Goal of the exercise |
The lines below should be written out again in full, exactly as they are.
Start of Supplied material
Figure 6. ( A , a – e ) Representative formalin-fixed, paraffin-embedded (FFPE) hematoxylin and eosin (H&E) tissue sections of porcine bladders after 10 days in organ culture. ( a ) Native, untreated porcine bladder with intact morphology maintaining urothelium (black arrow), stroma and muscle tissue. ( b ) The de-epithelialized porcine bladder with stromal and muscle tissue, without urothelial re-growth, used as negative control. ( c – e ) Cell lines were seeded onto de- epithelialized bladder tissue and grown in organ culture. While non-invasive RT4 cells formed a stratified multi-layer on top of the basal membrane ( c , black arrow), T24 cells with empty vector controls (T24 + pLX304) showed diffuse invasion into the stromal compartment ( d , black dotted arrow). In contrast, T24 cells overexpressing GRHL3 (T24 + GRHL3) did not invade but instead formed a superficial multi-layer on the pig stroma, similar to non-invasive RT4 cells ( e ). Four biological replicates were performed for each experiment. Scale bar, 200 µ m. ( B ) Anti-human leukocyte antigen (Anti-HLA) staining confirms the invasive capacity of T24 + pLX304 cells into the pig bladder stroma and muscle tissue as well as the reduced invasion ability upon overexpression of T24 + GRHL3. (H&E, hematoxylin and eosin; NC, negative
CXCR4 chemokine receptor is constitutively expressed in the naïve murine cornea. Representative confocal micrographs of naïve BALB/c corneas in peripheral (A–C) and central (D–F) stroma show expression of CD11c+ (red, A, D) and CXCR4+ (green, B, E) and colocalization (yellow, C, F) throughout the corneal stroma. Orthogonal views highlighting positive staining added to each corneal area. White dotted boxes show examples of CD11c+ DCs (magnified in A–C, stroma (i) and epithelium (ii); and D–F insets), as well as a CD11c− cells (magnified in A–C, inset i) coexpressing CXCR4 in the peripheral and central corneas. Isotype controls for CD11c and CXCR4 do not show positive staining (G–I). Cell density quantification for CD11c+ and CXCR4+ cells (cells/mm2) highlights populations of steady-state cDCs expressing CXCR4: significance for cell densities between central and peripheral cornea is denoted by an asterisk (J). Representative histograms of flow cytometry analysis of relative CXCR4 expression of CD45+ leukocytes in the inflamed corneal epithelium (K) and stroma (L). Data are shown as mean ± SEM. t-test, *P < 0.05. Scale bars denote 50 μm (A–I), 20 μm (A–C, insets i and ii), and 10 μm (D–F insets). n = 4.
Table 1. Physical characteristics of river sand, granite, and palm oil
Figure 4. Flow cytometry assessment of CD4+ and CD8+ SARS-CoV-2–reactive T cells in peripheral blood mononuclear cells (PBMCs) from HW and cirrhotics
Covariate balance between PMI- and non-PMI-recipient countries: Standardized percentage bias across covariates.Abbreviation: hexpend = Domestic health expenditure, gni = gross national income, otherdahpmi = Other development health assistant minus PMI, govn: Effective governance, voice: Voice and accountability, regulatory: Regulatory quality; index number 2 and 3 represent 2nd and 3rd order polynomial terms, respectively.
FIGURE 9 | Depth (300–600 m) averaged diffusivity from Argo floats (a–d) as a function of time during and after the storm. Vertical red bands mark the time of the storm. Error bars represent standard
End of Supplied material
Solved exercise |
Figure 6. ( A , a – e ) Representative formalin-fixed, paraffin-embedded (FFPE) hematoxylin and eosin (H&E) tissue sections of porcine bladders after 10 days in organ culture. ( a ) Native, untreated porcine bladder with intact morphology maintaining urothelium (black arrow), stroma and muscle tissue. ( b ) The de-epithelialized porcine bladder with stromal and muscle tissue, without urothelial re-growth, used as negative control. ( c – e ) Cell lines were seeded onto de- epithelialized bladder tissue and grown in organ culture. While non-invasive RT4 cells formed a stratified multi-layer on top of the basal membrane ( c , black arrow), T24 cells with empty vector controls (T24 + pLX304) showed diffuse invasion into the stromal compartment ( d , black dotted arrow). In contrast, T24 cells overexpressing GRHL3 (T24 + GRHL3) did not invade but instead formed a superficial multi-layer on the pig stroma, similar to non-invasive RT4 cells ( e ). Four biological replicates were performed for each experiment. Scale bar, 200 µ m. ( B ) Anti-human leukocyte antigen (Anti-HLA) staining confirms the invasive capacity of T24 + pLX304 cells into the pig bladder stroma and muscle tissue as well as the reduced invasion ability upon overexpression of T24 + GRHL3. (H&E, hematoxylin and eosin; NC, negative
CXCR4 chemokine receptor is constitutively expressed in the naïve murine cornea. Representative confocal micrographs of naïve BALB/c corneas in peripheral (A–C) and central (D–F) stroma show expression of CD11c+ (red, A, D) and CXCR4+ (green, B, E) and colocalization (yellow, C, F) throughout the corneal stroma. Orthogonal views highlighting positive staining added to each corneal area. White dotted boxes show examples of CD11c+ DCs (magnified in A–C, stroma (i) and epithelium (ii); and D–F insets), as well as a CD11c− cells (magnified in A–C, inset i) coexpressing CXCR4 in the peripheral and central corneas. Isotype controls for CD11c and CXCR4 do not show positive staining (G–I). Cell density quantification for CD11c+ and CXCR4+ cells (cells/mm2) highlights populations of steady-state cDCs expressing CXCR4: significance for cell densities between central and peripheral cornea is denoted by an asterisk (J). Representative histograms of flow cytometry analysis of relative CXCR4 expression of CD45+ leukocytes in the inflamed corneal epithelium (K) and stroma (L). Data are shown as mean ± SEM. t-test, *P < 0.05. Scale bars denote 50 μm (A–I), 20 μm (A–C, insets i and ii), and 10 μm (D–F insets). n = 4.
Table 1. Physical characteristics of river sand, granite, and palm oil
Figure 4. Flow cytometry assessment of CD4+ and CD8+ SARS-CoV-2–reactive T cells in peripheral blood mononuclear cells (PBMCs) from HW and cirrhotics
Covariate balance between PMI- and non-PMI-recipient countries: Standardized percentage bias across covariates.Abbreviation: hexpend = Domestic health expenditure, gni = gross national income, otherdahpmi = Other development health assistant minus PMI, govn: Effective governance, voice: Voice and accountability, regulatory: Regulatory quality; index number 2 and 3 represent 2nd and 3rd order polynomial terms, respectively.
FIGURE 9 | Depth (300–600 m) averaged diffusivity from Argo floats (a–d) as a function of time during and after the storm. Vertical red bands mark the time of the storm. Error bars represent standard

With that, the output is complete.